Phytoplankton productivity rates were measured using light/dark bottles with a modified Winkler technique incorporating a photometric and point detector. Samples were incubated for 24 hours in situ after bathythermograph and salinity measurements had been taken. Sub-samples were filtered with glass fibre filters for subsequent chlorophyll a analysis. Productivity was measured in three high Arctic marine systems: the fjords of Svalbard; in the pack-ice of the Arctic Sea; in the open sea both at high latitudes (Greenland and Norwegian Seas) and in the North Sea.
Zooplankton distribution was examined by using an N 100 Discovery pattern net for surface trawls in the Southern Ocean along 4 transects: Cape Town to/from Fimbulisen; New Zealand to/from McMurdo Sound. Salinity and temperature measures were taken and a Continuous temperature recorder used to locate the Antarctic convergence. Samples were preserved in formalin and after sorting, counting and identification to species level biomass values were obtained by drying to constant weight at 6o°C. Specimens of the euphausid Euphausia Superba were sexed and aged for detailed information on populations of this important species.
Selected sub-samples were preserved in Analar grade formalin buffered with calcium carbonate. These specimens were handled only with plastic instruments and returned to Cape Town for heavy metal analysis by flame spectrophotometry following digestion by nitric and perchioric acids. Specimens of 15 species in a series of samples were analysed for 9 metals in this manner.
Temperature acclimation of 2 Arctic amphipods (Gammarus setosa and Onisimus litoralis) were investigated by acclimating individual animals at different temperatures in reagent bottles with ground glass stoppers and analysing changes in oxygen tension over 24 hours using the Winkler method. Results were expressed in terms of O2 consumption per gramme dry weight.

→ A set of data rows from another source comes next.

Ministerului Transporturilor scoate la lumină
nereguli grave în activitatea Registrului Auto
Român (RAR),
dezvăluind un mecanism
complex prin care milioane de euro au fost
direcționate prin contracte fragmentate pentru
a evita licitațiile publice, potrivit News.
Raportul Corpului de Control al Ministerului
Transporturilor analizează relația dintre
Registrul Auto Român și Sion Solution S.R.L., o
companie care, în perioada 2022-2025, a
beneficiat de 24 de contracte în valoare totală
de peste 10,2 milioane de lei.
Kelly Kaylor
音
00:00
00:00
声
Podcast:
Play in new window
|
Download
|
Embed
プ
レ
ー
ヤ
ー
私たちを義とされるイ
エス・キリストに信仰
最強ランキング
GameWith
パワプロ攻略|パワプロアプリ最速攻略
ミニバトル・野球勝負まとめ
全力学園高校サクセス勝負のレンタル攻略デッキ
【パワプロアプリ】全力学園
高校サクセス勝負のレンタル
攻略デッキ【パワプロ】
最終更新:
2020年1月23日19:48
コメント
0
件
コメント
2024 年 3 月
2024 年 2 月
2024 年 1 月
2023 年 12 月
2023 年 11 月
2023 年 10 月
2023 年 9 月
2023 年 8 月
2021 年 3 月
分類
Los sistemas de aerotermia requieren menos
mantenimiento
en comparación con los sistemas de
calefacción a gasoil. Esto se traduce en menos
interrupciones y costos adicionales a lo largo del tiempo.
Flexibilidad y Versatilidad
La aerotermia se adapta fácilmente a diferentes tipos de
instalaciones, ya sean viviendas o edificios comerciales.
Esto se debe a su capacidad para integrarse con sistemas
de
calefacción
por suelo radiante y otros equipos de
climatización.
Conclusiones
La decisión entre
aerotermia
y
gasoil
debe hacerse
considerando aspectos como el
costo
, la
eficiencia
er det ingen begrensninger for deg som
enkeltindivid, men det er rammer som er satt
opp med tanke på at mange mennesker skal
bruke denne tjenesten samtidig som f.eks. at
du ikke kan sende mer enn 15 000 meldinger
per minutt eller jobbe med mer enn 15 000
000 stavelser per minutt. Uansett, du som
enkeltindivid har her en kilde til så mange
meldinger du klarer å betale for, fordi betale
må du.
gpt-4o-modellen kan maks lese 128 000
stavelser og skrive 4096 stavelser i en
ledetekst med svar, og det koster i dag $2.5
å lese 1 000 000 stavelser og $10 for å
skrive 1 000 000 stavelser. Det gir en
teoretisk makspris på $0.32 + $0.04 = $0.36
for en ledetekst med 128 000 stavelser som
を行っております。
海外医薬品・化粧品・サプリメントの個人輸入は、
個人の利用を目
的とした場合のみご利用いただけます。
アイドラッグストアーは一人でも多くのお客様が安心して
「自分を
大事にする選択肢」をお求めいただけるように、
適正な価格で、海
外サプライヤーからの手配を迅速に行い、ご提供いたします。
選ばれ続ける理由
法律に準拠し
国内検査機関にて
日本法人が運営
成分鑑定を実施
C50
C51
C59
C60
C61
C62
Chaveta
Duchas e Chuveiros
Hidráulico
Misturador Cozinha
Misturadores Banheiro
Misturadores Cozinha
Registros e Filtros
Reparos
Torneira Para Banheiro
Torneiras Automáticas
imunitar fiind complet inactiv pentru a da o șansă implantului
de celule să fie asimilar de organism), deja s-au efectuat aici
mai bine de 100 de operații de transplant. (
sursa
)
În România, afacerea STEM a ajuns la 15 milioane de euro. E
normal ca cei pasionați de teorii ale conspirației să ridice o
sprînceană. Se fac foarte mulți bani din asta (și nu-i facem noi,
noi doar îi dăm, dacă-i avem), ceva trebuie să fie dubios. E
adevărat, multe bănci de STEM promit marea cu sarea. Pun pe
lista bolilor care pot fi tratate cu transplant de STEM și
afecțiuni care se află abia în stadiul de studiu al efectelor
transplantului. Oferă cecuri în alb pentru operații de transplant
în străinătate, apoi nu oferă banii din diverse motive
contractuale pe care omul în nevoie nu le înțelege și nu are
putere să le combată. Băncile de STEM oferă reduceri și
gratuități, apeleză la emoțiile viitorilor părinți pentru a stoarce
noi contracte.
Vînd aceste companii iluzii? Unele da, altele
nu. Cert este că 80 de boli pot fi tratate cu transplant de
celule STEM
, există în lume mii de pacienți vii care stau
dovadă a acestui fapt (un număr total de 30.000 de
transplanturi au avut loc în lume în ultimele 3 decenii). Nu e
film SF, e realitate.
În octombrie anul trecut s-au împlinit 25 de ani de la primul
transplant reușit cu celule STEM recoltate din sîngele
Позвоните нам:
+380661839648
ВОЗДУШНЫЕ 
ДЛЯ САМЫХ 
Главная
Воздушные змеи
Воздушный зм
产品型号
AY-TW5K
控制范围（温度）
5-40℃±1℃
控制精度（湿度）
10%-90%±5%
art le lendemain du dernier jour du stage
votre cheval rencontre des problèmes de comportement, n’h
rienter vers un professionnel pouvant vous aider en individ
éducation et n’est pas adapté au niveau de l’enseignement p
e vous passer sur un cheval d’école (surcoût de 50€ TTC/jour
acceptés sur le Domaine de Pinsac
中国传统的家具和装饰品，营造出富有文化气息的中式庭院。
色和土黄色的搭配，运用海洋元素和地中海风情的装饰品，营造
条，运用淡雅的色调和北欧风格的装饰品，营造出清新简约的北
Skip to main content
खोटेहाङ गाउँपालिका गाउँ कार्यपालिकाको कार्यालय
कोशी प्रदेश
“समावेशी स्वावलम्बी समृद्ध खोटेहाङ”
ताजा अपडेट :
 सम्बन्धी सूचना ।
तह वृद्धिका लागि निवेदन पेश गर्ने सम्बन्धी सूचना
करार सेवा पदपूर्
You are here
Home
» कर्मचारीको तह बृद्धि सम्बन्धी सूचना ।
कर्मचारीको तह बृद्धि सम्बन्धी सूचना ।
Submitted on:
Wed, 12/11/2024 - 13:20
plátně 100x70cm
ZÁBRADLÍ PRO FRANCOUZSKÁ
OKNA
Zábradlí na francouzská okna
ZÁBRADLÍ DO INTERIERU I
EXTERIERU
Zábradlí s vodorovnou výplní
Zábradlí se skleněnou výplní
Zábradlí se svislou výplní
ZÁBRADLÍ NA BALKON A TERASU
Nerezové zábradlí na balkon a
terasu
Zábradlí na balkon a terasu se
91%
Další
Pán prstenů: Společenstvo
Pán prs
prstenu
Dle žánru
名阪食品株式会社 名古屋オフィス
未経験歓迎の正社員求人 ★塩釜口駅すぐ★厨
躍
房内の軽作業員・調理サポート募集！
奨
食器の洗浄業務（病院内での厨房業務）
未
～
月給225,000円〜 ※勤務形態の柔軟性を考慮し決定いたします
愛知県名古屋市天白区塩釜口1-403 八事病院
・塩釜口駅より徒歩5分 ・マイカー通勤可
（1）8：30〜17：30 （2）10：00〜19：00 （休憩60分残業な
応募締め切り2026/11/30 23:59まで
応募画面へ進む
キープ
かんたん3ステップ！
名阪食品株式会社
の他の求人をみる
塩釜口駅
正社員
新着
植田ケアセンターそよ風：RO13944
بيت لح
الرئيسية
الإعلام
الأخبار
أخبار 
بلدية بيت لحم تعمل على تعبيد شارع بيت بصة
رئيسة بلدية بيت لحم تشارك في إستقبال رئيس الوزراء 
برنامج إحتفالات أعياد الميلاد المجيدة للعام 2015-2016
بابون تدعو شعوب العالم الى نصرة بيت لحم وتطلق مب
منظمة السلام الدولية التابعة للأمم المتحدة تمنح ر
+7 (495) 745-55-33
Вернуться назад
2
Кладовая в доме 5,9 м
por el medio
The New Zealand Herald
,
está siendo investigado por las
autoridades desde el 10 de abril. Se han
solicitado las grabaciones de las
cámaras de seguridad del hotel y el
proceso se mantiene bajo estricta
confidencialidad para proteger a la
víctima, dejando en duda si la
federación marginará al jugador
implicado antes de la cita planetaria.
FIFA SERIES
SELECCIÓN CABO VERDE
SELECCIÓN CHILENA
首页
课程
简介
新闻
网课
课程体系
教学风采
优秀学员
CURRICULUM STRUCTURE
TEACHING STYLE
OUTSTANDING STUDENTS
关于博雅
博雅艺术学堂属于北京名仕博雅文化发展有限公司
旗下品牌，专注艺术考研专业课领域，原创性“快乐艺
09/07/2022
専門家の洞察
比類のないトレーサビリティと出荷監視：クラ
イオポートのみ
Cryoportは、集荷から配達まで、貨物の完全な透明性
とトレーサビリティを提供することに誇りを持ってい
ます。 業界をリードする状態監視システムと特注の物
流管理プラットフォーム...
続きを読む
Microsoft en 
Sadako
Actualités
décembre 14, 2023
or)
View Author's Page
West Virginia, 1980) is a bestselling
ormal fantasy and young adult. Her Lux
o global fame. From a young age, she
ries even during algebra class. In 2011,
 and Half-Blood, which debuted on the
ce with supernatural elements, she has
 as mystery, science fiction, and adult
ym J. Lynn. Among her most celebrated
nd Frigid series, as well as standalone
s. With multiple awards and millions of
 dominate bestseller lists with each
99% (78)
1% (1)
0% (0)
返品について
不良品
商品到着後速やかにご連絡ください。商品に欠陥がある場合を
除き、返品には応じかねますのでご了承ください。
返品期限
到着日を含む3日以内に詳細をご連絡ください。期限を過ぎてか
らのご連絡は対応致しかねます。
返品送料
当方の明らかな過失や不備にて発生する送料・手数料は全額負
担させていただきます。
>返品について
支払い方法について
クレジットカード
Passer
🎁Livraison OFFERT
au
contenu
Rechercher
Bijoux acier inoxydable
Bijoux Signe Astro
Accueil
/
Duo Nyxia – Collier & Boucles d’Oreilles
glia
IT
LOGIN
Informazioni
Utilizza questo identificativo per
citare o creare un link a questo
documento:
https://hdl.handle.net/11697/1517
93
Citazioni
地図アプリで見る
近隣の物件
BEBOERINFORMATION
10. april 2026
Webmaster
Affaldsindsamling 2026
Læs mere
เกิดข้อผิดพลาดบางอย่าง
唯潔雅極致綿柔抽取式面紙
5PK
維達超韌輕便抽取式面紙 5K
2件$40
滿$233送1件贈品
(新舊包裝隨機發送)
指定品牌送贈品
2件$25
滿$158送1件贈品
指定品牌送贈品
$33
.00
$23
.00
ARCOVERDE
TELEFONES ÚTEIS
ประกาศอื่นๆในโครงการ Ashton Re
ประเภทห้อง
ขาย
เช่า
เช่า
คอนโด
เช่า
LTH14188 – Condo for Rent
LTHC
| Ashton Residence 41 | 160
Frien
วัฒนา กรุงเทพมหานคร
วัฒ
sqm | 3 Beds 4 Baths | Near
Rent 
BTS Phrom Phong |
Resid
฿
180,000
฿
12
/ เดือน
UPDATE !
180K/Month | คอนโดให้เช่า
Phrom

Seabird and Marine Mammal Distribution
Three hours of bird observations, during which all visible birds were counted and where possible identified, were carried out each day while at sea. The bird watches were each one hour long, at the same time each day, and divided into consecutive ten minute periods. Watches were maintained over 360° from the bridge deck (3.5 m above sea level) using 8 x 60 binoculars.
Records of the start/finished positions of each watch as well as visibility, ship’s speed, etc. were maintained. Return voyages (e.g. Capetown, to/from Fimbulisen), were treated as single passages for the species lists and gave additional data on seasonal shifts in distribution.
Species lists and distribution tables were drawn up for 10 major sea passages: Cape Town to/from Fimbulisen; Christchurch to/from McMurdo Sound; Sydney to Los Angeles; Los Angeles to Vancouver; Vancouver to/from Yukon River mouth; Vancouver to Panama; Panama to Southampton; Southampton to Svalbard; Svalbard to/from pack ice of the Arctic Sea; Svalbard to Greenwich.
Marine mammal observations were made in conjunction with bird watches as well as on an incidental basis. Identifications were made where possible along with position and meteorological data. Regular sightings of polar bears (Ursus maritimus) on the Arctic pack-ice gave information on population density. A total of 37 species of Cetaceans, seals, etc. were at least tentatively identified.